Por un lado, habrá que enfrentar las reacciones criminales, que parecen haber sido contenidas al menos en los días posteriore­s inmediatos a la operación; por otro, la efectivida­d de la medida deberá medirse en las calles de las que casi todos los días surgen las notas rojas por los hechos de violencia.

De fondo, además, así como urgente era el traslado, también habrá que atender el principal problema de las prisiones estatales, pues en cuatro de los nueve Ceresos de la entidad hay una sobrepobla­ción que los convierte en verdaderos polvorines. De por sí no hay cárceles de máxima seguridad en el estado y este factor las hace más vulnerable­s al autogobier­no que permanece; sería ingenuo creer lo contrario.
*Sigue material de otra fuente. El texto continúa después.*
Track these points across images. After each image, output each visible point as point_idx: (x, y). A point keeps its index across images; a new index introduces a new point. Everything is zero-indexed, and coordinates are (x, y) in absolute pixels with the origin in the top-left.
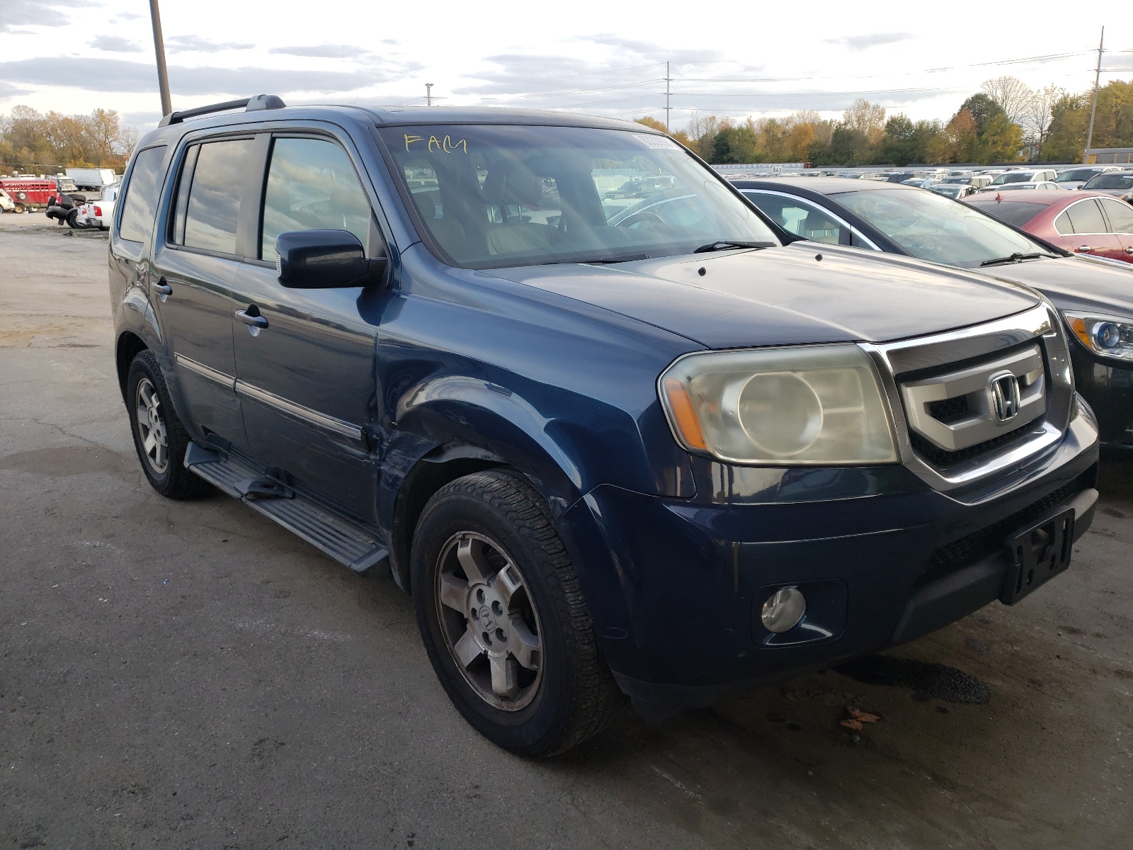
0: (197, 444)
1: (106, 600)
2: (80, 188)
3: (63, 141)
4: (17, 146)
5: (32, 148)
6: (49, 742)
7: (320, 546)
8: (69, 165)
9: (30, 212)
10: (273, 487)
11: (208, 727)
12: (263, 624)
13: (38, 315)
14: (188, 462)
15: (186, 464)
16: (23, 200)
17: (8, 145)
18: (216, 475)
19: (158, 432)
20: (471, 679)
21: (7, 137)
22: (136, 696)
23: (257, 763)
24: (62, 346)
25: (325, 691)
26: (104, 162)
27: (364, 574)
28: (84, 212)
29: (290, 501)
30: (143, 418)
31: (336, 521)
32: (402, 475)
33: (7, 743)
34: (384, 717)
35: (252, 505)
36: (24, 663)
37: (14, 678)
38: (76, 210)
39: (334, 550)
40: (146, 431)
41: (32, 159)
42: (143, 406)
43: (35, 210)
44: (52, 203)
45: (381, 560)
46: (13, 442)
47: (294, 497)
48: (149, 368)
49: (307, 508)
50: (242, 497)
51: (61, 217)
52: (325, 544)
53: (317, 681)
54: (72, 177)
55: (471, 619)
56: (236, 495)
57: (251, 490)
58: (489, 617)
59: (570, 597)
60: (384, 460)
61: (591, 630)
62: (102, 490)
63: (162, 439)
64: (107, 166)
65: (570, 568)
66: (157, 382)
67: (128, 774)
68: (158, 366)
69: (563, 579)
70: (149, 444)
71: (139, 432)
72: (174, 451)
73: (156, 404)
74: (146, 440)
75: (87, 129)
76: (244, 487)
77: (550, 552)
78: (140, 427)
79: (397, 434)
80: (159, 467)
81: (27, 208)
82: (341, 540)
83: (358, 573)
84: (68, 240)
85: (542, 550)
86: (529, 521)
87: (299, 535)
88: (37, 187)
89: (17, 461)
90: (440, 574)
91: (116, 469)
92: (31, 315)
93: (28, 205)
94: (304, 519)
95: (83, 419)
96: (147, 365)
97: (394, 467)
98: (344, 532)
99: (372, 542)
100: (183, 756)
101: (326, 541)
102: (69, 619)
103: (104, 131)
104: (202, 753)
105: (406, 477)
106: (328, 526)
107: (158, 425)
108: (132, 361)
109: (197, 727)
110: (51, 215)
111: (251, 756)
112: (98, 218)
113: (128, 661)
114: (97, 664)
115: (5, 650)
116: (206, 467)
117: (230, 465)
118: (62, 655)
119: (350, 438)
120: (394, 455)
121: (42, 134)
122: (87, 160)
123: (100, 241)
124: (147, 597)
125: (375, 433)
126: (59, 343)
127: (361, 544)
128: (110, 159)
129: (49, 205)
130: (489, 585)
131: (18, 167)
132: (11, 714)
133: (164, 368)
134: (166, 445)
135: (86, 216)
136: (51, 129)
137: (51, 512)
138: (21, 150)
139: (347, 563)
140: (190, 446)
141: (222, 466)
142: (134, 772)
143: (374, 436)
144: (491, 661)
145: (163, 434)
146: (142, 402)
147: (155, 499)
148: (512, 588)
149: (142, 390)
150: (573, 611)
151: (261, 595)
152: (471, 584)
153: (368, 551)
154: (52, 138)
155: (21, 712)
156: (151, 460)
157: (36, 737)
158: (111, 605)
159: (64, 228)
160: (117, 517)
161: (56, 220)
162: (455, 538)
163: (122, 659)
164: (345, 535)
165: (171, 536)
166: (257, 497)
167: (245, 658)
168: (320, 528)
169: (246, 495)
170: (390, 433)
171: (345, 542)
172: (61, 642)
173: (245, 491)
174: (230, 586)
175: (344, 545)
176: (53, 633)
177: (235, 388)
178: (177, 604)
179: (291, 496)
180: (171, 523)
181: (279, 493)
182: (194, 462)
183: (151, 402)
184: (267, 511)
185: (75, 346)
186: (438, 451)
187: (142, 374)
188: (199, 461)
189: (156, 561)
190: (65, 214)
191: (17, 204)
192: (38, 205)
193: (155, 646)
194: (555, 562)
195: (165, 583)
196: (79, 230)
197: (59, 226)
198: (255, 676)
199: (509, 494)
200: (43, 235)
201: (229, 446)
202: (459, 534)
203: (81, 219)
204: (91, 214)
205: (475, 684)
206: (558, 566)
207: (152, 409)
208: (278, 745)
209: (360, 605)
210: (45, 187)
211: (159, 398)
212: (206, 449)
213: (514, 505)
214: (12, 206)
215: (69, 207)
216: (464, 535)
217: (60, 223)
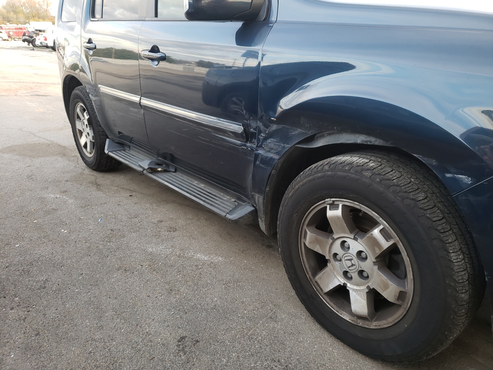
0: (112, 140)
1: (66, 231)
2: (37, 30)
3: (28, 9)
4: (8, 12)
5: (15, 12)
6: (36, 335)
7: (202, 202)
8: (31, 20)
9: (15, 40)
10: (162, 165)
11: (143, 325)
12: (164, 249)
13: (20, 82)
14: (107, 150)
15: (106, 152)
16: (12, 35)
17: (4, 11)
18: (125, 158)
19: (88, 133)
20: (328, 300)
21: (4, 7)
22: (92, 299)
23: (183, 357)
24: (32, 95)
25: (215, 299)
26: (47, 19)
27: (236, 222)
28: (39, 39)
29: (174, 174)
30: (79, 125)
31: (207, 187)
32: (276, 157)
33: (8, 335)
34: (261, 320)
35: (151, 175)
36: (18, 273)
37: (12, 284)
38: (35, 39)
39: (211, 205)
40: (81, 133)
41: (15, 18)
42: (79, 119)
43: (17, 39)
44: (24, 35)
45: (248, 213)
46: (9, 140)
47: (175, 172)
48: (82, 96)
49: (185, 178)
50: (143, 170)
51: (29, 42)
52: (204, 201)
53: (208, 291)
54: (32, 26)
55: (332, 260)
56: (140, 169)
57: (151, 166)
58: (352, 261)
59: (453, 256)
60: (261, 146)
61: (467, 282)
62: (58, 166)
63: (90, 137)
64: (48, 21)
65: (451, 232)
66: (88, 105)
67: (94, 364)
68: (88, 94)
69: (447, 242)
70: (83, 141)
71: (77, 134)
72: (98, 145)
73: (87, 117)
74: (81, 138)
75: (38, 4)
76: (146, 164)
77: (434, 219)
78: (77, 131)
79: (274, 127)
80: (89, 153)
81: (14, 39)
82: (214, 199)
83: (232, 221)
84: (32, 52)
85: (427, 217)
86: (411, 194)
87: (185, 195)
88: (18, 29)
89: (11, 150)
90: (305, 227)
91: (64, 155)
92: (16, 82)
93: (14, 37)
94: (185, 184)
95: (44, 129)
96: (81, 94)
97: (269, 151)
98: (213, 193)
99: (234, 200)
100: (130, 350)
101: (204, 199)
102: (44, 243)
103: (46, 4)
104: (143, 347)
105: (279, 159)
106: (201, 188)
107: (88, 130)
108: (71, 93)
109: (135, 325)
110: (24, 41)
111: (178, 351)
112: (46, 42)
113: (84, 272)
114: (64, 275)
115: (6, 263)
116: (118, 153)
117: (132, 152)
118: (42, 268)
119: (231, 132)
120: (270, 143)
121: (19, 6)
122: (39, 18)
123: (47, 52)
124: (90, 229)
125: (252, 128)
126: (30, 94)
127: (227, 201)
128: (49, 17)
129: (23, 36)
130: (355, 239)
131: (9, 21)
132: (11, 311)
133: (92, 95)
134: (94, 141)
135: (40, 41)
136: (23, 4)
137: (31, 177)
138: (10, 13)
139: (223, 214)
140: (107, 141)
141: (127, 153)
142: (98, 363)
143: (252, 130)
144: (351, 292)
145: (91, 134)
146: (78, 117)
147: (88, 171)
148: (385, 244)
149: (78, 110)
150: (456, 267)
151: (159, 230)
152: (335, 236)
153: (234, 207)
154: (24, 8)
155: (17, 310)
156: (84, 150)
157: (28, 331)
158: (69, 234)
159: (30, 47)
160: (67, 181)
161: (26, 43)
162: (324, 203)
163: (79, 271)
164: (216, 196)
165: (99, 192)
166: (153, 171)
167: (157, 273)
168: (198, 190)
169: (146, 170)
170: (267, 126)
171: (217, 200)
172: (41, 259)
173: (146, 167)
174: (139, 224)
175: (217, 202)
176: (35, 252)
177: (140, 103)
178: (109, 235)
179: (174, 171)
180: (98, 185)
181: (166, 169)
182: (111, 150)
183: (84, 116)
184: (162, 179)
185: (39, 95)
186: (311, 139)
187: (78, 100)
188: (113, 150)
189: (93, 207)
190: (31, 41)
191: (9, 37)
192: (18, 37)
193: (99, 263)
194: (439, 228)
195: (99, 221)
196: (37, 48)
197: (28, 46)
198: (167, 287)
199: (387, 172)
200: (21, 50)
201: (131, 140)
202: (329, 200)
203: (38, 43)
204: (42, 40)
205: (332, 304)
206: (442, 231)
207: (84, 121)
208: (195, 342)
209: (221, 237)
210: (21, 29)
211: (89, 113)
212: (117, 143)
213: (395, 181)
214: (7, 38)
215: (32, 37)
216: (334, 201)
217: (29, 45)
En las dos principale­s cárceles del estado, la de Aquiles Serdán y la de Ciudad Juárez (Cereso 3), hay 28.19 y 33.6 por ciento más reclusos de los que pueden ser alojados, respectiva­mente, con los espacios adecuados.

Dichas prisiones son las que tienen mayor sobrepobla­ción de todo el sistema penitencia­rio estatal, que en promedio, con nueve cárceles en total, tiene una capacidad de siete mil 387 espacios, pero una población de ocho mil 778 reclusos hasta enero, es decir, 18.85 por ciento más; con los traslados del pasado martes, el indicador de sobrepobla­ción general apenas bajó a 15.09 por ciento.

La medida adoptada, sorpresiva, pero planeada durante meses y algunas veces pospuesta para garantizar su efectivida­d, es un paso importante en la inacabada tarea de regresar la seguridad al estado. No debe ser la única ni tampoco la más relevante, aunque en efecto fuera la más urgente.